Over the years I have learned to actively point my children to Christ with whatever book is open on the table. I teach my children to read because I want them to be able to read the Word of God for themselves. I teach them grammar because God is a God who communicates clearly with us, and we want to be able to communicate clearly with others about him. I teach my children science because “the heavens declare the glory of God, and the sky above proclaims his handiwork” (Psalm 19:1). I teach my children history because it is the account of God’s dealings with mankind from creation onward and our heavenly Father is always at work answering prayer, extending mercy, and promising judgement and salvation. I teach my children math because math is the language of science, a tool given by the Lord to help us take dominion of creation. My most productive times of the day are given to teaching my children about the Lord as opposed to waiting for snatched moments in the rush to get out of the house or those tired seconds before bed.

All too often we fail to see the influence that a mother can have on her child’s life.
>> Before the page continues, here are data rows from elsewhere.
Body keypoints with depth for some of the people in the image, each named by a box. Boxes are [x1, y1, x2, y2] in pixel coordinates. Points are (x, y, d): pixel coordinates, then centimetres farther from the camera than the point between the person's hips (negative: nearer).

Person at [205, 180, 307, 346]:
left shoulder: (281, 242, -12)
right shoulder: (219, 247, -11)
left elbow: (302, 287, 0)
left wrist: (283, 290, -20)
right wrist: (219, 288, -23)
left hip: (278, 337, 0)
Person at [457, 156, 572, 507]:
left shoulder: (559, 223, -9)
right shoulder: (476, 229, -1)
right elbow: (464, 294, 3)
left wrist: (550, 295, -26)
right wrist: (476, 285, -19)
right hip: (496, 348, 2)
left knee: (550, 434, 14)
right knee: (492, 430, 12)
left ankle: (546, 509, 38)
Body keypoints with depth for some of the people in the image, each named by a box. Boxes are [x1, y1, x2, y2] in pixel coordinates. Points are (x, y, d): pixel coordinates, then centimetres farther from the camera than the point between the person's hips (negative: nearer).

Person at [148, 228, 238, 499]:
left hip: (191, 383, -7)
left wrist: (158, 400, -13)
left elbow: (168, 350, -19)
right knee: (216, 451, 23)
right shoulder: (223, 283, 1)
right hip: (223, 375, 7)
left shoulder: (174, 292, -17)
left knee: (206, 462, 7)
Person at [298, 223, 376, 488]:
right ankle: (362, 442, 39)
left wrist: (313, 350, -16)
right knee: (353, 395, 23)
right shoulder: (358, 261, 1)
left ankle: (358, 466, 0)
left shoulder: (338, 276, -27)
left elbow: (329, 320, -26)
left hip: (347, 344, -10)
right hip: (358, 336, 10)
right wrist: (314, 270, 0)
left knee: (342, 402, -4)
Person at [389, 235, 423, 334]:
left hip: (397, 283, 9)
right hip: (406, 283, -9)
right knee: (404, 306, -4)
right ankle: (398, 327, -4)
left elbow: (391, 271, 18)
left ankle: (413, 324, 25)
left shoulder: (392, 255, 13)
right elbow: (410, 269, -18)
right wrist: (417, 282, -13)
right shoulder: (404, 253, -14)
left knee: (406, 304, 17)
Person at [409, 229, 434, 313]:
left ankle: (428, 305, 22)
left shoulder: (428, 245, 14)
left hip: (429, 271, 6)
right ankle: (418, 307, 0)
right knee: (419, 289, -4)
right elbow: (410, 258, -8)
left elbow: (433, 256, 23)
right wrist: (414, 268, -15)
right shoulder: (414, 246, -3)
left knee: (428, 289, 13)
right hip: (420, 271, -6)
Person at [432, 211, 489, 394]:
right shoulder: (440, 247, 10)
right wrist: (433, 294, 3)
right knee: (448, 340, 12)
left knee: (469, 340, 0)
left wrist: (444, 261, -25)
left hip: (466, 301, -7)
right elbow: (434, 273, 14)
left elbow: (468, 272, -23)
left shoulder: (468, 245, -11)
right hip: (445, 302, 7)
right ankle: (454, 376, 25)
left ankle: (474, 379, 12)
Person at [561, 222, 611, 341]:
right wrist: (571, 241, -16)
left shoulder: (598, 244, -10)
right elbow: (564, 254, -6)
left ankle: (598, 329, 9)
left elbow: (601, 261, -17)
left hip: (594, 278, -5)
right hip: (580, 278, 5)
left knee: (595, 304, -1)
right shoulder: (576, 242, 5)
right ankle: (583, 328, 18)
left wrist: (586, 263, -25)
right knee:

All too often we fail to see the influence that a mother can have on her child’s life. Jesus talks about believers being salt and light (Matthew 5:13–16), but perhaps we have missed the point that parents should be salt and light in their own homes. In Proverbs 31, the excellent wife “opens her mouth with wisdom, and the teaching of kindness is on her tongue” (Proverbs 31:26). To teach with kindness means we present our children with the gospel again and again and again. Fittingly, the Lord has decreed that those who love children the most are particularly placed to be the feet that bring good news (cf. Romans 10:15).

No Regrets

I am the first person to admit that I am a sinner saved by God’s grace raising sinful children in a sinful world (cf. Ephesians 2:1–5). We have great days and not-so-great days. With nine bodies in the house, there are many relationships to negotiate. Nevertheless, I know that I will never regret our decision to educate our children in the ways of the Word rather than handing them over to the government to be educated in the ways of the world.

I can honestly say with the psalmist that “the lines have fallen for me in pleasant places” (Psalm 16:6). I do not deserve to be the means by which my own children hear about Christ, and one day I will stand before God and say with a countless multitude, “We are unworthy servants, we have only done what was our duty” (Luke 17:10). Yet, the Lord is kind to me. He has sustained me and drawn me closer to himself. I have only loaves and fishes to offer, and yet he has repaid me with an embarrassment of riches.
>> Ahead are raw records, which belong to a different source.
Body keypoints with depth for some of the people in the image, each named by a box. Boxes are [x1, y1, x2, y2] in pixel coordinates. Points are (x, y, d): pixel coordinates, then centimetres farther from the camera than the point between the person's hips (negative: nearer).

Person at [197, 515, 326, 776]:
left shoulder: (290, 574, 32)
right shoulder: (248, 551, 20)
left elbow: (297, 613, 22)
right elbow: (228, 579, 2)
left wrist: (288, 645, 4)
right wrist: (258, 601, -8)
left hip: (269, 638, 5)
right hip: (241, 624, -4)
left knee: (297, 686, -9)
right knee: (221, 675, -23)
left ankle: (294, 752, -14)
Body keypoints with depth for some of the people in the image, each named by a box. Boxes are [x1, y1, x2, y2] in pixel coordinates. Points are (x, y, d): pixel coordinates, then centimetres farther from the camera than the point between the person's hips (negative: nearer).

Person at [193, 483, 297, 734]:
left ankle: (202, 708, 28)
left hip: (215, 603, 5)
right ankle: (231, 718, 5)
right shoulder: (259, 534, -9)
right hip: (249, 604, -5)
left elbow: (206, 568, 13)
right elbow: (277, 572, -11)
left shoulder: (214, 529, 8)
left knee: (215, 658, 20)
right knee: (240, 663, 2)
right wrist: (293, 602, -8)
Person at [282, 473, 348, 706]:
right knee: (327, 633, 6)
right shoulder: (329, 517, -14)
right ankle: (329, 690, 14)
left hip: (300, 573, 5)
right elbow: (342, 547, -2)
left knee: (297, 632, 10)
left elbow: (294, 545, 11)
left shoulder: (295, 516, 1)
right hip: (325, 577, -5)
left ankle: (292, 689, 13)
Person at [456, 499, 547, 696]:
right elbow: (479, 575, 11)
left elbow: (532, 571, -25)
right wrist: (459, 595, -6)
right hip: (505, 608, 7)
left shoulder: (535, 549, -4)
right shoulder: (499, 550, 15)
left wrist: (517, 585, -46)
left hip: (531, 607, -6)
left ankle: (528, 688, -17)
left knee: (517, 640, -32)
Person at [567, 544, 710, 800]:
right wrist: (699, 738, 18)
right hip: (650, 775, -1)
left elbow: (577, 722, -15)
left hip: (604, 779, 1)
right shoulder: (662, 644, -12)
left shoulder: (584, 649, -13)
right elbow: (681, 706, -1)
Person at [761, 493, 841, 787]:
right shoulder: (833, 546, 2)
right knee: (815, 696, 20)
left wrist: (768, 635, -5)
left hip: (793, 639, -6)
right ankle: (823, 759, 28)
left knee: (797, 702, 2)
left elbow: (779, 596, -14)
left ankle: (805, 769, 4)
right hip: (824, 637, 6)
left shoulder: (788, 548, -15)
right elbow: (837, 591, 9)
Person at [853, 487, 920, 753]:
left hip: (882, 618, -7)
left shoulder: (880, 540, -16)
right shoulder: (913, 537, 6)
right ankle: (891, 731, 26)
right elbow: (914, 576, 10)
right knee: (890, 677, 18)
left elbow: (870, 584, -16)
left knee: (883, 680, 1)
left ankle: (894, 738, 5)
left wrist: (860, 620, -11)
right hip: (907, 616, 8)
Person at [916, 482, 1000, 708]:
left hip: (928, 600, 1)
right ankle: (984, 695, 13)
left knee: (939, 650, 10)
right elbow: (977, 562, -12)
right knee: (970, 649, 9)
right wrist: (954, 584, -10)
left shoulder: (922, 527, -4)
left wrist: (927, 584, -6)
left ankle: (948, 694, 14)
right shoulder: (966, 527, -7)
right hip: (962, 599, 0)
Jessica Turpin is married to Simon Turpin, executive director of AiG–UK, and home educates their seven children using the Christian classical method. She has a BA in modern European languages and a BA in biblical and intercultural studies. She writes about Christian home education on her Facebook page. She and her husband, Simon, also run a website to encourage home educators at https://LeadingThemOut.com/.

Footnotes

  1. There are families for whom home education is not a possibility because of various factors, but even in those cases, education remains a parent’s responsibility. Sometimes, a Christian school can help parents teach their children a biblical worldview. Parents should carefully examine any educational options they consider for their children.